I am not saying things be as cut and dry as commit a crime and die, but there is no reason why a person smoking should go to jail for 10 years while a man who shoots and kills an armed robber while protecting himself and his coworkers should get a life sentence because he shot one too many rounds into the punk who only moments before threatened him with violent death at the barrel of a gun. Yes I would like to simplify things, but only to serve individual Liberty, and to protect the Constitution upon which MY nation was founded. If you and yours assume very wrongly that there is no inherent natural right for you to defend yourselves, then I sincerely hope that you get what you deserve. And what you deserve is not what I assume, but what history has decided time and time again. Those without the ability to defend themselves are eternally bound to be slaves, second class citizens, or in a more probable case.. immortalized in stories as one of the millions who died in a horrible state run genocide. Such as the ones run by Germany, Russia, China, or Turkey.
You see, what you see in America as a problem with guns, I see as the solution to genocide. So if it means that we have to continually prosecute insane individuals who want nothing more than to kill, then so be it. Oh, and trust me; if someone wants to kill, they will. Guns are not the only weapon in the world and they definitely weren't the first. But as the standard of self protection, they solve more problems than they create. Furthermore, I would really like to start a charity that donates weapons to the people of nations that are denied this natural right. Please tell me where you are from so that I may properly distribute said munitions.
@SgtB:
I don't believe that Libertarians are heartless, but I do suspect that our worldviews are too different to be reconciled. The bit about teenagers was a slight bit of exaggeration to try & get my point across.
> "I am not saying things be as cut and dry as commit a crime and die"
... but what _would_ be done with someone who did a crime & didn't get killed in the process? If you would create a system of "no second-class citizens" (aka former criminals) then aren't you stuck with executing all of them? Either in the process of a crime or afterwards?
Incidentally, where does white collar crime fit into this? No one gets physically hurt or even endangered there...
> "Furthermore, I would really like to start a charity that donates weapons to the people of nations that are denied this natural right."
Thanks for the offer, but as a farmer I think that (eg) an ordinary rifle is occasionally handy tool on a farm. I also think that someone should have to prove that they're capable of following rules about weapons (i.e., go through a licensing process).
So do Libertarians have driver's licenses, or are those an infringement on your Natural Rights of free movement? :-)
These designs as a progressing type, and those in durable materials will be handy in time of war, but other than that, we don't need machine pistols much.
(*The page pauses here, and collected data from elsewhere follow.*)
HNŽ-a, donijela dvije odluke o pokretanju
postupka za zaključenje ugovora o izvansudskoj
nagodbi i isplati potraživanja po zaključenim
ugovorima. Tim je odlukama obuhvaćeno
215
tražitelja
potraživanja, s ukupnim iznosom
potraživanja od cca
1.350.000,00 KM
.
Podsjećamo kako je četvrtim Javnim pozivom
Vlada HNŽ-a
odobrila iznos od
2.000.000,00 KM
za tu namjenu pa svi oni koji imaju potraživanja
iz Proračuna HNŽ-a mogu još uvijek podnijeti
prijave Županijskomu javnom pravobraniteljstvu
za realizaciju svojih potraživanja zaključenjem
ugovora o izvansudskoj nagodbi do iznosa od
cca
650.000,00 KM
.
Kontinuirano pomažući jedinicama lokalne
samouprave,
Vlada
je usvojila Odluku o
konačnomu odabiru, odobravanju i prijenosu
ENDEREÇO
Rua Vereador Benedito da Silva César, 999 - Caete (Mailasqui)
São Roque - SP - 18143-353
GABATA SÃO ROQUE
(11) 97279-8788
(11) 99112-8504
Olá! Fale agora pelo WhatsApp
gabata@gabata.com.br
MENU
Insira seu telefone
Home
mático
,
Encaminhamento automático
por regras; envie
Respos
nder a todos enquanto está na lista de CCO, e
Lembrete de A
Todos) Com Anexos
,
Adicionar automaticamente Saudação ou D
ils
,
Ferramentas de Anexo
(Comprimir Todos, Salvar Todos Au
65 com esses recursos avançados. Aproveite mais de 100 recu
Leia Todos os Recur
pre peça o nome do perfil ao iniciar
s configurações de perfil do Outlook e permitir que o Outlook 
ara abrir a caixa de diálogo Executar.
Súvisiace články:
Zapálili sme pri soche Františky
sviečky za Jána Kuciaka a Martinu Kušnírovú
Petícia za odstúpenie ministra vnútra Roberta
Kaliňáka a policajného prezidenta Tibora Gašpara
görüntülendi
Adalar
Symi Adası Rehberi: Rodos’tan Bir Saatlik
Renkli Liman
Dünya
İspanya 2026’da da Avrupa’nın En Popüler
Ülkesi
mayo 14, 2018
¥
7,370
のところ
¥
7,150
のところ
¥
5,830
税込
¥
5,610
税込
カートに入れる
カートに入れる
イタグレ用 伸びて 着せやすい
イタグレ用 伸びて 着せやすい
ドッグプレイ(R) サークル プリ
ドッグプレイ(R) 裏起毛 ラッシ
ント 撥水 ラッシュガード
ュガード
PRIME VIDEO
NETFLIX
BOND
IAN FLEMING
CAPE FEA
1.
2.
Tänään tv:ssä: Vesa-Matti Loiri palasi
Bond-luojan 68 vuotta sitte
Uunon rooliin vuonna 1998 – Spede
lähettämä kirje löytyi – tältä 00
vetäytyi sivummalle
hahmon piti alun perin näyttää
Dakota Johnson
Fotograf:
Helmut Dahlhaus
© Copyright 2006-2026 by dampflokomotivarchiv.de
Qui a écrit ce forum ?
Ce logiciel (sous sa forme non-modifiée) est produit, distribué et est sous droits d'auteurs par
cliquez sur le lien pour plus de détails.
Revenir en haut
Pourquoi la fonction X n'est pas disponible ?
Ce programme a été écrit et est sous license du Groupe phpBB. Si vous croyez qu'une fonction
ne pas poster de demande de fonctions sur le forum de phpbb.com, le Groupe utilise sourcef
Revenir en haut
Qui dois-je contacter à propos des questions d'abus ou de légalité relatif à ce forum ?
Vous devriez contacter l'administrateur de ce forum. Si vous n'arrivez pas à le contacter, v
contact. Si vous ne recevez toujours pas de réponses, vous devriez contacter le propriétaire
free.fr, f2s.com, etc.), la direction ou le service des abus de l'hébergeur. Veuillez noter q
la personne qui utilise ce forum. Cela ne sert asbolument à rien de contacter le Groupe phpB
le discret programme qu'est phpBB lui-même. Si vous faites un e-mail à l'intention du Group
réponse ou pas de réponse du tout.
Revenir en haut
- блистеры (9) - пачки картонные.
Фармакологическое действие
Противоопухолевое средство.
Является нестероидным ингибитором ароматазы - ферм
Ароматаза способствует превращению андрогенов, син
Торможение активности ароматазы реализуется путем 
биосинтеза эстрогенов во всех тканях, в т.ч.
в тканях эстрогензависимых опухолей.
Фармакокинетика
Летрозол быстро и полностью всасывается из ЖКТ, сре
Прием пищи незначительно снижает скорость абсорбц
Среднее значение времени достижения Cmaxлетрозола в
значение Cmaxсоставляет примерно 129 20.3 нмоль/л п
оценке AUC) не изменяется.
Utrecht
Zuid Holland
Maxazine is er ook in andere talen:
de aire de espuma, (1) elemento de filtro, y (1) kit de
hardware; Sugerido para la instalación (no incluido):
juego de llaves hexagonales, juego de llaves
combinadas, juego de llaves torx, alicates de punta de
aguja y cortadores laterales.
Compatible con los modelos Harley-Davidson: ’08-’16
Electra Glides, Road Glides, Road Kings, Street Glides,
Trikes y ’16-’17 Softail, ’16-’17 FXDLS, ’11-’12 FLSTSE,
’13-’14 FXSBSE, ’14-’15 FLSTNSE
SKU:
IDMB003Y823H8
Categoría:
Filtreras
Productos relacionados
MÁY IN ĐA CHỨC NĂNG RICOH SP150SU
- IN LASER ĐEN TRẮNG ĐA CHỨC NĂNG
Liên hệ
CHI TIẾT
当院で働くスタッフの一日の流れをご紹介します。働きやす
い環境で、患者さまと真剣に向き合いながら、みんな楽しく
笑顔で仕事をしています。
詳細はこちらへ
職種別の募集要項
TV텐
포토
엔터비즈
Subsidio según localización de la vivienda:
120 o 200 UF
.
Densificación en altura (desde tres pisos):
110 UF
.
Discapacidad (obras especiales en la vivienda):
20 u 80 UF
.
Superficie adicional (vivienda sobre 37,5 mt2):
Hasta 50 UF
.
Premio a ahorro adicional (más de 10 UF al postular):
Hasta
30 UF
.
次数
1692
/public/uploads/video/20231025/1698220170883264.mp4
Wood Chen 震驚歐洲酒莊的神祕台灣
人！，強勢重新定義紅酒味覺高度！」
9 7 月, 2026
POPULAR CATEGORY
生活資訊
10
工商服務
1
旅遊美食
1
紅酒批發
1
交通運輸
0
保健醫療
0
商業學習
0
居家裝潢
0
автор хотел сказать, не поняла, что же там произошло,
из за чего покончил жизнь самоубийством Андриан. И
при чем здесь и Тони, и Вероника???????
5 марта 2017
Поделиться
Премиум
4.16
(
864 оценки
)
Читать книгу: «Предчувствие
As a machinist, there are definite limits to what I want to see everyone running around with. This is no competition or hunting tool. I don't teach people how to make these in any medium and I don't think others should without good reason. In other nations, there are populaces being subjected to conditions that don't exist here. But even in those emergencies, this is a can of worms the governments of the world don't want cracked. Still, even being shut down publicly doesn't preclude the idea that they could be hired by our government if their product is top notch.
Time for them to lawyer up and obliterate Stratasys.
Has anyone ever actually shot a Firearm made entirely on a 3D printer? If not and until then, the 3D print technology is still not yet mature and from the gun making point of view, this discussion is thankfully, hypothetical.